TensorFlow 2.9的零零碎碎(二)-TensorFlow 2.9的零零碎碎(六)都是围绕使用TensorFlow 2.9在MNIST数据集上训练和评价模型来展开。
Python环境3.8。
代码调试都用的PyCharm。
MNIST是手写数字数据集,由6万张训练图片和1万张测试图片构成的,每张图片都是28*28大小(如下图),这些图片是采集的不同的人手写从0到9的数字。
tf.keras.datasets.mnist的定义在keras.datasets.mnist模块中。
代码很简单
- import tensorflow as tf
-
- mnist = tf.keras.datasets.mnist
- (x_train, y_train), (x_test, y_test) = mnist.load_data()
- x_train, x_test = x_train / 255.0, x_test / 255.0
我们已经知道了mnist的实现是在keras.datasets.mnist,主要就是load_data()函数,用于读取mnist数据集,load_data()函数的源码如下
- @keras_export('keras.datasets.mnist.load_data')
- def load_data(path='mnist.npz'):
- """Loads the MNIST dataset.
- This is a dataset of 60,000 28x28 grayscale images of the 10 digits,
- along with a test set of 10,000 images.
- More info can be found at the
- [MNIST homepage](http://yann.lecun.com/exdb/mnist/).
- Args:
- path: path where to cache the dataset locally
- (relative to `~/.keras/datasets`).
- Returns:
- Tuple of NumPy arrays: `(x_train, y_train), (x_test, y_test)`.
- **x_train**: uint8 NumPy array of grayscale image data with shapes
- `(60000, 28, 28)`, containing the training data.
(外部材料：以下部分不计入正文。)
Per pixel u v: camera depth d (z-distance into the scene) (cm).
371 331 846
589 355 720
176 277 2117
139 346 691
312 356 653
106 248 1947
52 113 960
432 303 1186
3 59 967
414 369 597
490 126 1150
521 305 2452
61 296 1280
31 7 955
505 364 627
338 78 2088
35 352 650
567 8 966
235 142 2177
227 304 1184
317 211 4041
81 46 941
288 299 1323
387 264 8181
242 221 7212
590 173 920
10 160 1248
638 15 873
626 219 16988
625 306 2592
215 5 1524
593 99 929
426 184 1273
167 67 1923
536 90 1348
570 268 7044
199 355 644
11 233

Pixel values range
- from 0 to 255.
- **y_train**: uint8 NumPy array of digit labels (integers in range 0-9)
- with shape `(60000,)` for the training data.
- **x_test**: uint8 NumPy array of grayscale image data with shapes
- (10000, 28, 28), containing the test data. Pixel values range
- from 0 to 255.
- **y_test**: uint8 NumPy array of digit labels (integers in range 0-9)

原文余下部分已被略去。